### WHAT THE TASK ASKS:
Take nothing but the lines from the one with "You are viewing the" through the one with "Persönlich, schnell und" in the entries below, both ends kept, and return them exactly with pictures left out.

[Source records]
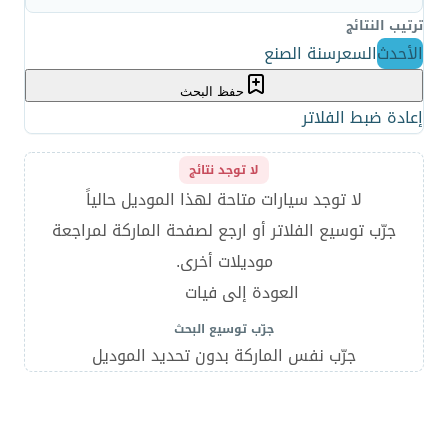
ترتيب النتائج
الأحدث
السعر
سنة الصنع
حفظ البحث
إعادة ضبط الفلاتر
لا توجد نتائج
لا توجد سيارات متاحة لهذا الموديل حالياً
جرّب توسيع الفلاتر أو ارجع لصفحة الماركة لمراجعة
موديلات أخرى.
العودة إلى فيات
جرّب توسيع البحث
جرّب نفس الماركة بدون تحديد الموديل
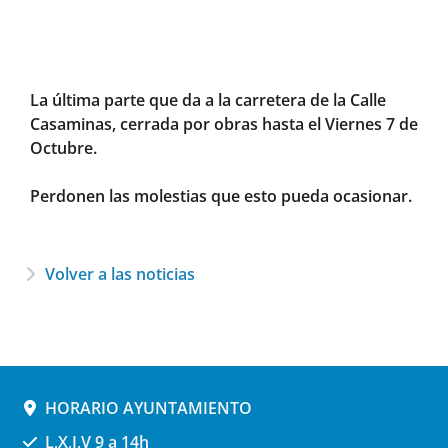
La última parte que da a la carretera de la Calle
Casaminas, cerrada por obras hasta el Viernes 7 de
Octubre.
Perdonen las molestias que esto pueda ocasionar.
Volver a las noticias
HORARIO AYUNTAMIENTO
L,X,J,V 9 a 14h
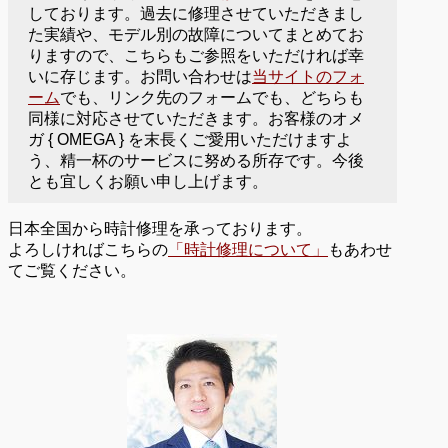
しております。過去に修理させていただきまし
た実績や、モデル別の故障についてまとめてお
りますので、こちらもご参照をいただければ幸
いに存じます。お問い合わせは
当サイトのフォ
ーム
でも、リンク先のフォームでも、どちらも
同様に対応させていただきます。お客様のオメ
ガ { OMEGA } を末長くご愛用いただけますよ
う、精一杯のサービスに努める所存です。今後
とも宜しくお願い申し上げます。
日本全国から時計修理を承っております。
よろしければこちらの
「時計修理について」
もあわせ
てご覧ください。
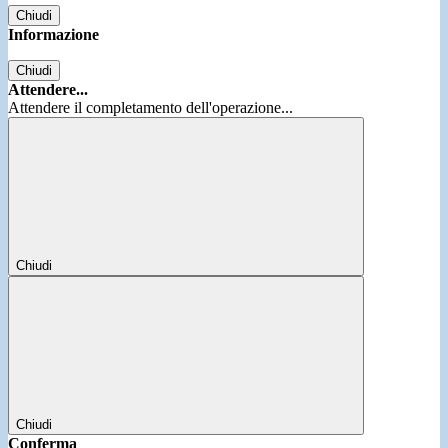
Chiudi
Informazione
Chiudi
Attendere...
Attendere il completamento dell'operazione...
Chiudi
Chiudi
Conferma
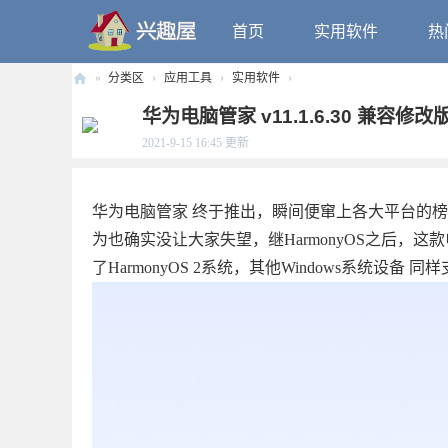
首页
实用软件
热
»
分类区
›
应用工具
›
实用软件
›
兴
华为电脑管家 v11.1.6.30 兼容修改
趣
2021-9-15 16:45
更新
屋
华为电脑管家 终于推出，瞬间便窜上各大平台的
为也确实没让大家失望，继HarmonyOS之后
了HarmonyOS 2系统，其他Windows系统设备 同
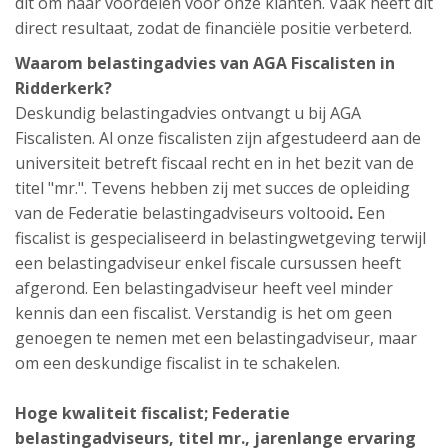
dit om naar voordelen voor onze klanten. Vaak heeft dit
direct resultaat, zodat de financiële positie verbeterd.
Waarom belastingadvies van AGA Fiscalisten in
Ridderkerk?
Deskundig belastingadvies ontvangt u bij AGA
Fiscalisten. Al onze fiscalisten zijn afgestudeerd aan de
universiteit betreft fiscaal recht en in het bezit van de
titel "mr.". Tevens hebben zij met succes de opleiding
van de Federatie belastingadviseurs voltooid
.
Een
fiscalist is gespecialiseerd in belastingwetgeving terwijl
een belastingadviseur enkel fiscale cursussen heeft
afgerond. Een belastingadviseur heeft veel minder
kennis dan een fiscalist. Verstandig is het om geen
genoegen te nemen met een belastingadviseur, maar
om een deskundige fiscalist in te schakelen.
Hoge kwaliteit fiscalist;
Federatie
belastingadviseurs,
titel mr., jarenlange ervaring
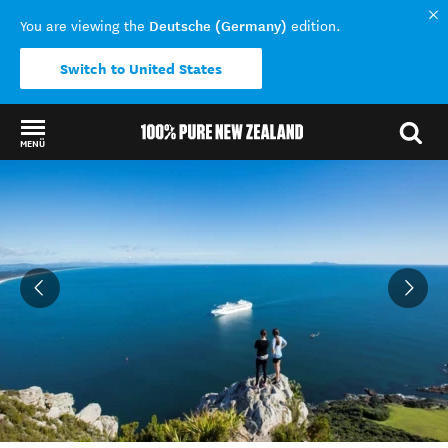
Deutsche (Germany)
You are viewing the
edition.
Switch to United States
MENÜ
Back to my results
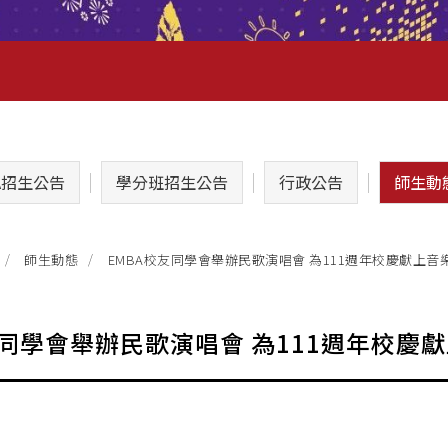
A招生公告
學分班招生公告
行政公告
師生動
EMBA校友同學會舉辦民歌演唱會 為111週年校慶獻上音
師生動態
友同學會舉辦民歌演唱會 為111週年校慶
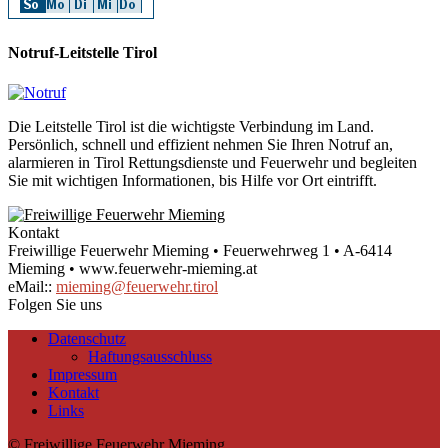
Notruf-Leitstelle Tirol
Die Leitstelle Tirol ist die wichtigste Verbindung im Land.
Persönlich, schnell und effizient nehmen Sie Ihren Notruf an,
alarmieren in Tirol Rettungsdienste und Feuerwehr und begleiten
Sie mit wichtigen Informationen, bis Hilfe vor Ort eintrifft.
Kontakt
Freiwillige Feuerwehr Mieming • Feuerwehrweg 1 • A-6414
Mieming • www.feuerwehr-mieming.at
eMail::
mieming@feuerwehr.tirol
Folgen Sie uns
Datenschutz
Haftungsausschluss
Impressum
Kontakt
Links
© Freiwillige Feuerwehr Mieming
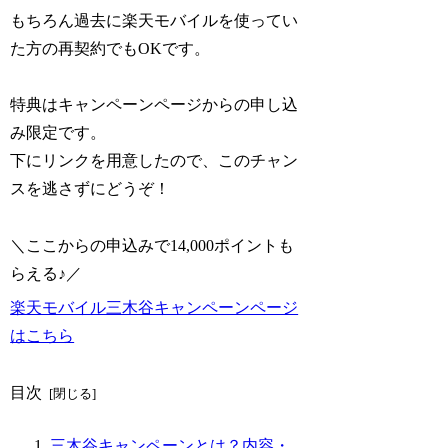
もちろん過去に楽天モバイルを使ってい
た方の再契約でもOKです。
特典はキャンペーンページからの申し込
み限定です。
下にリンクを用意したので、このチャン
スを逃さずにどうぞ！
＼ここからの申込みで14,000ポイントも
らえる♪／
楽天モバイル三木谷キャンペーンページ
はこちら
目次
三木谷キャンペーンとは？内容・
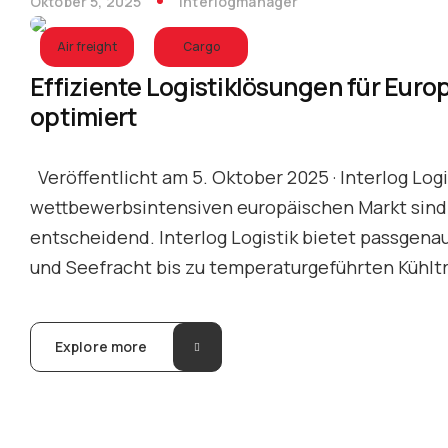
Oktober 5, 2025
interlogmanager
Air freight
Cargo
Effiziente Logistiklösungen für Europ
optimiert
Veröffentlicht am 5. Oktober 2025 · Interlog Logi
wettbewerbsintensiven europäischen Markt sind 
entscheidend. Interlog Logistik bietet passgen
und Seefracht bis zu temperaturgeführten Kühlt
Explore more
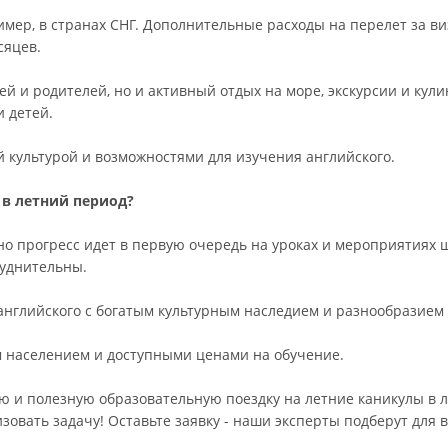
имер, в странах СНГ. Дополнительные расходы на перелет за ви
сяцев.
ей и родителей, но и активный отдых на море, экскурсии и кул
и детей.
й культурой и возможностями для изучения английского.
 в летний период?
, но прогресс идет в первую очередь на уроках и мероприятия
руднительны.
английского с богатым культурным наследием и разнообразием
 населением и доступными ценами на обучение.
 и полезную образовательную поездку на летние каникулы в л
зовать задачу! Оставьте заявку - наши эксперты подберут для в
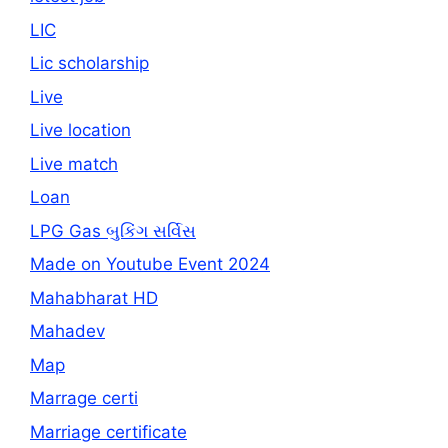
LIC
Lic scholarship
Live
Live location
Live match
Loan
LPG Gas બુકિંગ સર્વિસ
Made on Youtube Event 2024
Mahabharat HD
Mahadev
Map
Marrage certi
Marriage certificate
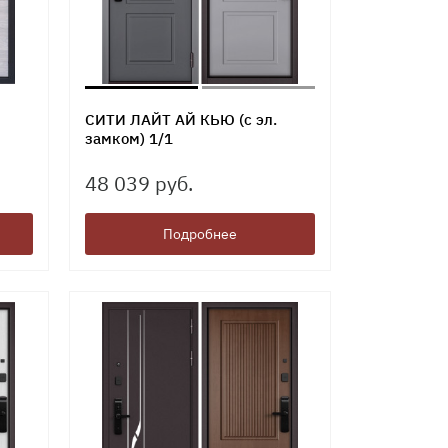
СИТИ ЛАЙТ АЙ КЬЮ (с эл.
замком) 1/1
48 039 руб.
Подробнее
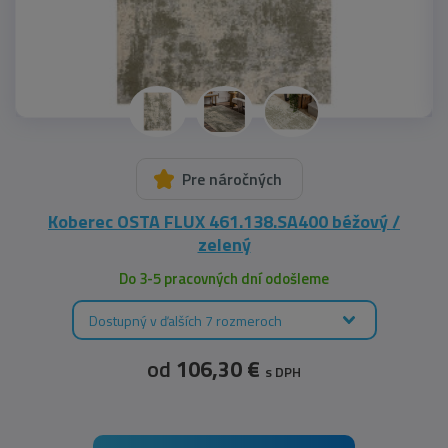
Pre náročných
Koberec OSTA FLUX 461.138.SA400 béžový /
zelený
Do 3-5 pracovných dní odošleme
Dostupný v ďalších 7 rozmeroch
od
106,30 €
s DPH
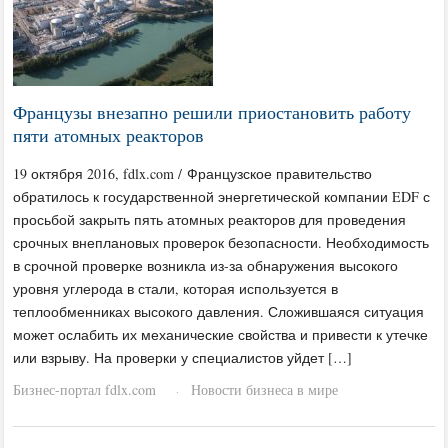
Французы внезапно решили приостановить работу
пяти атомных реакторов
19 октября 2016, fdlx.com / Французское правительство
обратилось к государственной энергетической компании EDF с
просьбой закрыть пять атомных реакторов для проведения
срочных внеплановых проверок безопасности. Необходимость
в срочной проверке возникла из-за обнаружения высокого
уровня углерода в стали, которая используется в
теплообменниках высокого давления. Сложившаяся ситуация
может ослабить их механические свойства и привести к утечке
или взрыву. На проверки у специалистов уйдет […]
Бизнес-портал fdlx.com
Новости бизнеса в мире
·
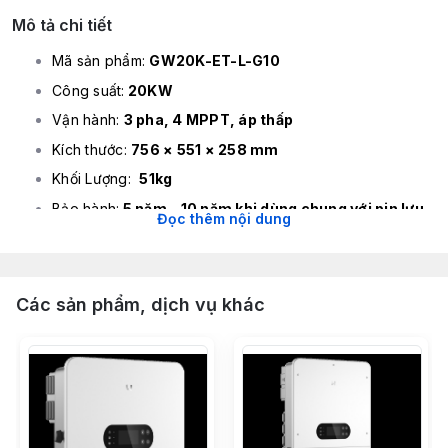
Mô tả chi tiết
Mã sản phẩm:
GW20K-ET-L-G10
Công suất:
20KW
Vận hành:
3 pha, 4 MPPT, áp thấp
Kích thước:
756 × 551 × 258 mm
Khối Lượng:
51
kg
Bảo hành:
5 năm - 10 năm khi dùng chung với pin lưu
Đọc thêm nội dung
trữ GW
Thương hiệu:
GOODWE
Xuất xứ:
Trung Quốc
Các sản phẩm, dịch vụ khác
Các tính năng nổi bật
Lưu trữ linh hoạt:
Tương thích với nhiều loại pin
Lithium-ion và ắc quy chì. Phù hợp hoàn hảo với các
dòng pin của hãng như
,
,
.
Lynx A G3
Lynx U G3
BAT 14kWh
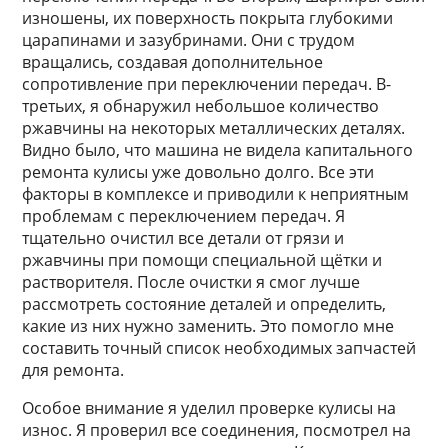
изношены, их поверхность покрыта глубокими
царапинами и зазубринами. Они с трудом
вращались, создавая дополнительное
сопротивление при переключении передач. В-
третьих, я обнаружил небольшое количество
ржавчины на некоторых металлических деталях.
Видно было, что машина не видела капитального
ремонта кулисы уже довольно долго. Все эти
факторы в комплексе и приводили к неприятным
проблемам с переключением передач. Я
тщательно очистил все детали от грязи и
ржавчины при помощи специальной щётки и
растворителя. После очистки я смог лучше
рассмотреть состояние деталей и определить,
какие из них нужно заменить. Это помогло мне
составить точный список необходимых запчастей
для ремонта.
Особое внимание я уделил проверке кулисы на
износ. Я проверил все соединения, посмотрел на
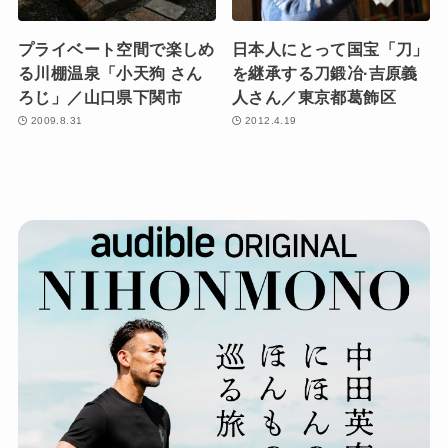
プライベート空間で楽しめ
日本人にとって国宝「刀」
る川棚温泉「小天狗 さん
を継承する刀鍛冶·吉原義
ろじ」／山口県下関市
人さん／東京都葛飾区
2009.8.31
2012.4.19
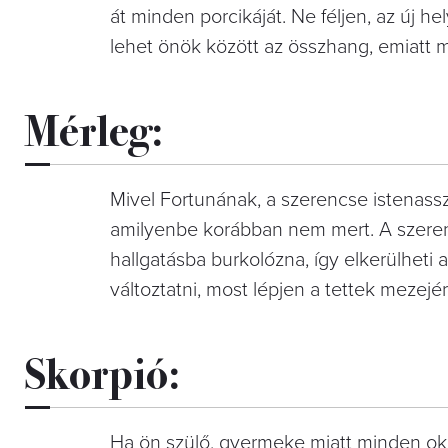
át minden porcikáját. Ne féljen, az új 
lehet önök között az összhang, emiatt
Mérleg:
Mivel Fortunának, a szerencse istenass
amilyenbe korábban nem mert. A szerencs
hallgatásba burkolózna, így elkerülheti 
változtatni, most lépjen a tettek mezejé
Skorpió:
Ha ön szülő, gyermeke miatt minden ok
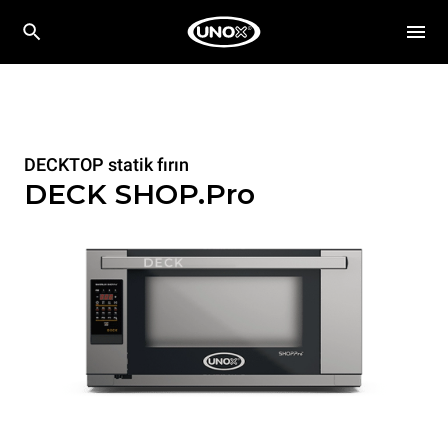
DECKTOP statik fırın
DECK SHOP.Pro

### REPLY TO THE EXERCISE:
You are viewing the
edition.
Switch to United States
MENÜ
Back to my results
A招生公告
學分班招生公告
行政公告
師生動
EMBA校友同學會舉辦民歌演唱會 為111週年校慶獻上音
師生動態
友同學會舉辦民歌演唱會 為111週年校慶
Notruf-Leitstelle Tirol
Die Leitstelle Tirol ist die wichtigste Verbindung im Land.
Persönlich, schnell und effizient nehmen Sie Ihren Notruf an,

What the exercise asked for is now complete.